Points nodaux : Chypre et Égypte
Les câbles israéliens sont principalement orientés vers l'ouest et le nord-ouest. Chypre constitue un nœud de transit clé : des routes comme le MedNautilus Submarine System (7,000 km, RFS 2001) et Jonah (2,297 km, RFS 2012) passent par cette île ou y passaient auparavant. L'Égypte et le corridor de Suez forment un deuxième point nodal structurel pour le trafic en direction de l'Asie : tout problème sur le segment égyptien entraîne un redirectionnement global, et Israël ne fait pas exception à cette règle parmi les pays méditerranéens.
Sur les huit câbles, deux - EMC West-1 (3,639 km) et EMC West-2 (3,978 km) - ne sont pas encore opérationnels, leur mise en service étant prévue pour 2027. Leur arrivée augmentera considérablement la capacité et ajoutera des routes de secours, mais jusqu'à leur activation, le pays dépend de l'infrastructure existante, dont l'élément le plus ancien - IC-1 (340 km, RFS 2000) - est en service depuis un quart de siècle. Le câble Blue (5,055 km, RFS 2023) est le lien actif le plus récent, assurant la connectivité avec l'Europe. Le statut du câble ANDROMEDA reste non divulgué dans les sources publiques : ni sa longueur ni son année de mise en service ne sont spécifiées.

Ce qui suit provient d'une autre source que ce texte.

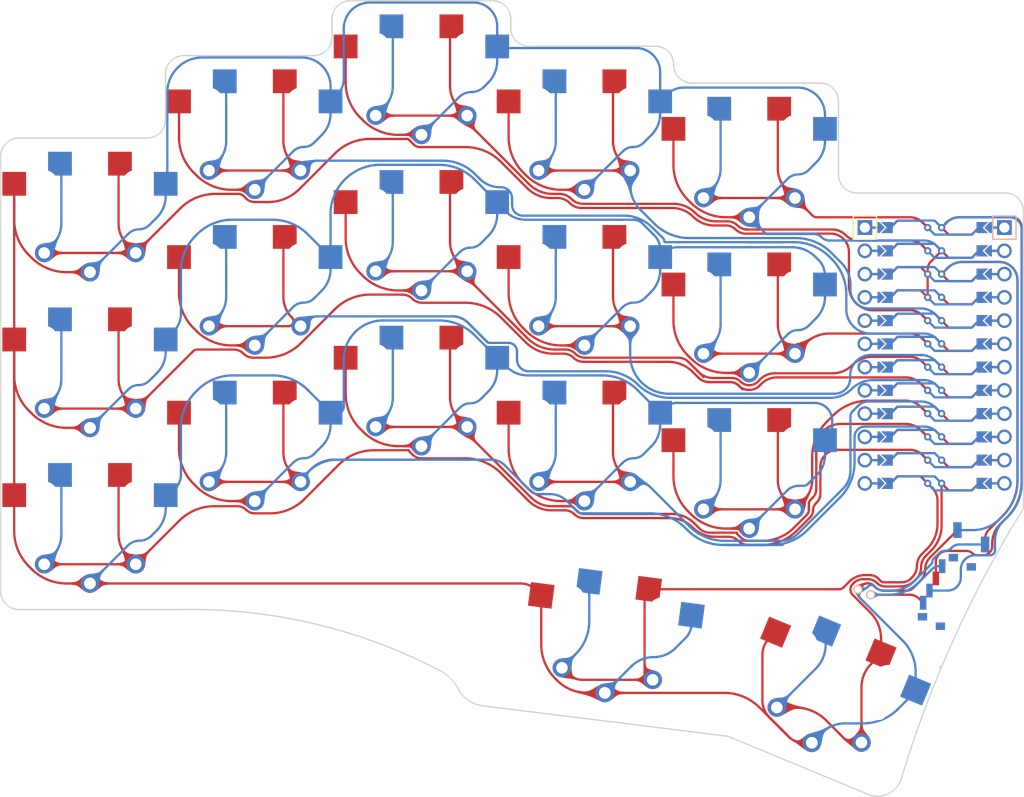
<source format=kicad_pcb>
(kicad_pcb (version 20211014) (generator pcbnew)

  (general
    (thickness 1.6)
  )

  (paper "A3")
  (title_block
    (title "lazy_ferris")
    (rev "v1.0.0")
    (company "Unknown")
  )

  (layers
    (0 "F.Cu" signal)
    (31 "B.Cu" signal)
    (32 "B.Adhes" user "B.Adhesive")
    (33 "F.Adhes" user "F.Adhesive")
    (34 "B.Paste" user)
    (35 "F.Paste" user)
    (36 "B.SilkS" user "B.Silkscreen")
    (37 "F.SilkS" user "F.Silkscreen")
    (38 "B.Mask" user)
    (39 "F.Mask" user)
    (40 "Dwgs.User" user "User.Drawings")
    (41 "Cmts.User" user "User.Comments")
    (42 "Eco1.User" user "User.Eco1")
    (43 "Eco2.User" user "User.Eco2")
    (44 "Edge.Cuts" user)
    (45 "Margin" user)
    (46 "B.CrtYd" user "B.Courtyard")
    (47 "F.CrtYd" user "F.Courtyard")
    (48 "B.Fab" user)
    (49 "F.Fab" user)
  )

  (setup
    (stackup
      (layer "F.SilkS" (type "Top Silk Screen"))
      (layer "F.Paste" (type "Top Solder Paste"))
      (layer "F.Mask" (type "Top Solder Mask") (thickness 0.01))
      (layer "F.Cu" (type "copper") (thickness 0.035))
      (layer "dielectric 1" (type "core") (thickness 1.51) (material "FR4") (epsilon_r 4.5) (loss_tangent 0.02))
      (layer "B.Cu" (type "copper") (thickness 0.035))
      (layer "B.Mask" (type "Bottom Solder Mask") (thickness 0.01))
      (layer "B.Paste" (type "Bottom Solder Paste"))
      (layer "B.SilkS" (type "Bottom Silk Screen"))
      (copper_finish "None")
      (dielectric_constraints no)
    )
    (pad_to_mask_clearance 0.05)
    (pcbplotparams
      (layerselection 0x00010fc_ffffffff)
      (disableapertmacros false)
      (usegerberextensions false)
      (usegerberattributes true)
      (usegerberadvancedattributes true)
      (creategerberjobfile true)
      (svguseinch false)
      (svgprecision 6)
      (excludeedgelayer true)
      (plotframeref false)
      (viasonmask false)
      (mode 1)
      (useauxorigin false)
      (hpglpennumber 1)
      (hpglpenspeed 20)
      (hpglpendiameter 15.000000)
      (dxfpolygonmode true)
      (dxfimperialunits true)
      (dxfusepcbnewfont true)
      (psnegative false)
      (psa4output false)
      (plotreference true)
      (plotvalue true)
      (plotinvisibletext false)
      (sketchpadsonfab false)
      (subtractmaskfromsilk false)
      (outputformat 1)
      (mirror false)
      (drillshape 0)
      (scaleselection 1)
      (outputdirectory "gerber/")
    )
  )

  (net 0 "")
  (net 1 "P8")
  (net 2 "GND")
  (net 3 "P5")
  (net 4 "P2")
  (net 5 "P14")
  (net 6 "P18")
  (net 7 "P20")
  (net 8 "P7")
  (net 9 "P4")
  (net 10 "P0")
  (net 11 "P15")
  (net 12 "P19")
  (net 13 "P21")
  (net 14 "P6")
  (net 15 "P3")
  (net 16 "P1")
  (net 17 "P9")
  (net 18 "P10")
  (net 19 "RAW")
  (net 20 "RST")
  (net 21 "VCC")
  (net 22 "P16")
  (net 23 "pos")

  (footprint "lib:bat" (layer "F.Cu") (at 102.571895 6.840827 -112.5))

  (footprint "Button_Switch_SMD:SW_SPDT_PCM12" (layer "F.Cu") (at 111.302323 6.668716 62.5))

  (footprint "PG1350" (layer "F.Cu") (at 36 -43))

  (footprint "PG1350" (layer "F.Cu") (at 18 -34 180))

  (footprint "PG1350" (layer "F.Cu") (at 18 0 180))

  (footprint "PG1350" (layer "F.Cu") (at 90 -23 180))

  (footprint "PG1350" (layer "F.Cu") (at 18 0))

  (footprint "PG1350" (layer "F.Cu") (at 75 12 -7.5))

  (footprint "PG1350" (layer "F.Cu") (at 18 -34))

  (footprint "Button_Switch_SMD:SW_SPST_B3U-1000P" (layer "F.Cu") (at 114.251706 0.854841 -27.5))

  (footprint "PG1350" (layer "F.Cu") (at 72 -43 180))

  (footprint "PG1350" (layer "F.Cu") (at 36 -9))

  (footprint "ProMicro" (layer "F.Cu") (at 110.25 -19 -90))

  (footprint "PG1350" (layer "F.Cu") (at 90 -40 180))

  (footprint "PG1350" (layer "F.Cu") (at 36 -26))

  (footprint "PG1350" (layer "F.Cu") (at 90 -6 180))

  (footprint "PG1350" (layer "F.Cu") (at 18 -17))

  (footprint "PG1350" (layer "F.Cu") (at 54.2 -32))

  (footprint "PG1350" (layer "F.Cu") (at 72 -26 180))

  (footprint "PG1350" (layer "F.Cu") (at 75 12 172.5))

  (footprint "PG1350" (layer "F.Cu") (at 72 -43))

  (footprint "PG1350" (layer "F.Cu") (at 36 -43 180))

  (footprint "PG1350" (layer "F.Cu") (at 18 -17 180))

  (footprint "PG1350" (layer "F.Cu") (at 54.2 -49 180))

  (footprint "PG1350" (layer "F.Cu") (at 90 -6))

  (footprint "PG1350" (layer "F.Cu") (at 54.2 -32 180))

  (footprint "PG1350" (layer "F.Cu") (at 54.2 -15))

  (footprint "PG1350" (layer "F.Cu") (at 54.2 -49))

  (footprint "PG1350" (layer "F.Cu") (at 72 -26))

  (footprint "PG1350" (layer "F.Cu")
    (tedit 5DD50112) (tstamp c600f7d0-354b-491a-8ec8-8b5e96aeb4b0)
    (at 90 -40)
    (attr through_hole)
    (fp_text reference "S29" (at 0 0) (layer "F.SilkS") hide
      (effects (font (size 1.27 1.27) (thickness 0.15)))
      (tstamp 3b9aedd4-3c25-4703-bcb0-3064cf09e335)
    )
    (fp_text value "" (at 0 0) (layer "F.SilkS") hide
      (effects (font (size 1.27 1.27) (thickness 0.15)))
      (tstamp 3f1f3abb-228a-4ce7-9a5b-9219269889c8)
    )
    (fp_line (start 6 7) (end 7 7) (layer "Dwgs.User") (width 0.15) (tstamp 0f101bef-253d-465a-8265-5dd86810c084))
    (fp_line (start -9 -8.5) (end 9 -8.5) (layer "Dwgs.User") (width 0.15) (tstamp 221f5eaf-ab65-4db1-aa7f-7fbaec8c9521))
    (fp_line (start 7 -7) (end 7 -6) (layer "Dwgs.User") (width 0.15) (tstamp 2e45a492-accc-4e79-8b13-4e9be6d4789c))
    (fp_line (start 7 -7) (end 6 -7) (layer "Dwgs.User") (width 0.15) (tstamp 31f210a5-5e4d-445e-8840-539d2fef3945))
    (fp_line (start 7 6) (end 7 7) (layer "Dwgs.User") (width 0.15) (tstamp 37e749d1-f3d8-41b0-b8b1-aef014246f98))
    (fp_line (start -6 -7) (end -7 -7) (layer "Dwgs.User") (width 0.15) (tstamp 4777aba2-430e-4f7e-a112-dc448ab72edb))
    (fp_line (start 9 -8.5) (end 9 8.5) (layer "Dwgs.User") (width 0.15) (tstamp 9f86ca8b-21a3-4ae8-b8ba-80fc76881908))
    (fp_line (start -7 7) (end -6 7) (layer "Dwgs.User") (width 0.15) (tstamp b1bfe57d-0078-49e6-b3c1-10ff3efcdfe2))
    (fp_line (start 9 8.5) (end -9 8.5) (layer "Dwgs.User") (width 0.15) (tstamp b45687e7-0302-4ee2-a59f-8e52db23c8d9))
    (fp_line (start -7 7) (end -7 6) (layer "Dwgs.User") (width 0.15) (tstamp b7a42ace-9ed5-4036-97ba-18fabfee918a))
    (fp_line (start -9 8.5) (end -9 -8.5) (layer "Dwgs.User") (width 0.15) (tstamp dfbecdf4-4e57-4e4c-96a3-41754a1f1a4c))
    (fp_line (start -7 -6) (end -7 -7) (layer "Dwgs.User") (width 0.15) (tstamp fb1796c4-1a15-409f-b50c-9d957cabf5e0))
    (pad "" np_thru_hole circle locked (at 0 -5.95) (size 3 3) (drill 3) (layers *.Cu *.Mask) (tstamp 0b404cde-fb65-4ab2-9b52-25b22ed0104d))
    (pad "" np_thru_hole circle locked (at 5.5 0) (size 1.7018 1.7018) (drill 1.7018) (layers *.Cu *.Mask) (tstamp 3086ee02-865c-4e7f-8f8d-0c7030158988))
    (pad "" np_thru_hole circle locked (at 5 -3.75) (size 3 3) (drill 3) (layers *.Cu *.Mask) (tstamp 339d8317-fc30-4932-917b-e29f2a7b17f4))
    (pad "" np_thru_hole circle locked (at 0 0) (size 3.429 3.429) (drill 3.429) (layers *.Cu *.Mask) (tstamp 4815e457-1485-4bbe-a4d1-58e404e97a88))
    (pad "" np_thru_hole circle locked (at -5 -3.75) (size 3 3) (drill 3) (layers *.Cu *.
... [730477 chars truncated]
</source>
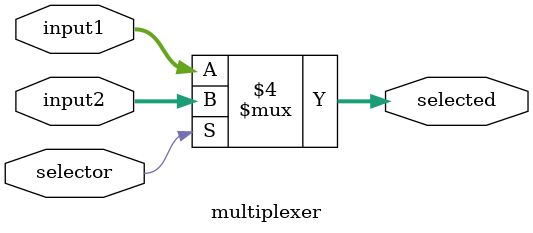
<source format=v>
module multiplexer (input1, input2, selector, selected);
    
    input [7:0] input1, input2;
    input selector;
    output reg [7:0] selected;
    
    always@(*) 
    begin
        if(!selector)
            selected = input1; //binary condition 0 from selector
        else
            selected = input2; //binary condition 1 from selector
    end
    
endmodule

</source>
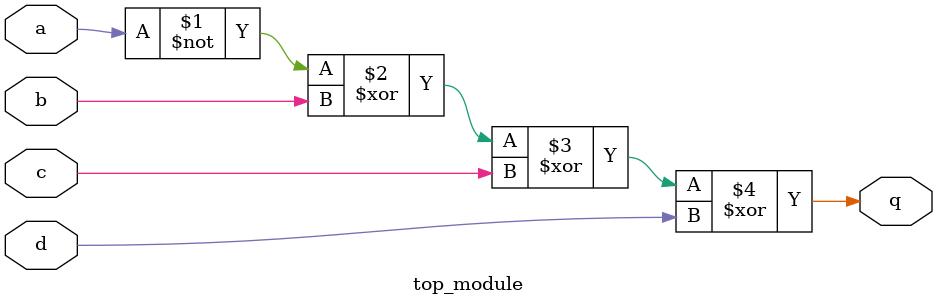
<source format=v>
module top_module (
	input a,
	input b,
	input c,
	input d,
	output q
);

	assign q = ~a^b^c^d;

endmodule

</source>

Ce que surveille GeoCables
GeoCables surveille les huit câbles en mettant l'accent sur les points d'atterrissage situés dans des zones à risque de conflit. Une attention particulière est portée :
- à Nahariya et Haïfa, car elles sont les plus proches de la zone de conflit entre le Liban et Israël;
- aux câbles EMC West-1 et EMC West-2, sous surveillance jusqu'à leur mise en service en 2027;
- aux routes passant par Chypre, un nœud de transit critique pour la connectivité de tout le flanc oriental de la Méditerranée;
- à la dynamique des zones de conflit IsraelNorth et Haïfa, dans le cas où une escalade terrestre commencerait à affecter l'infrastructure côtière.
Pour l'instant, le niveau d'alerte reste à zéro, et l'infrastructure fonctionne normalement. Cependant, lors de conflits prolongés - lorsque le front se stabilise sans disparaître - les risques pour les stations de câbles s'accumulent de manière imperceptible. GeoCables poursuit sa surveillance de manière continue.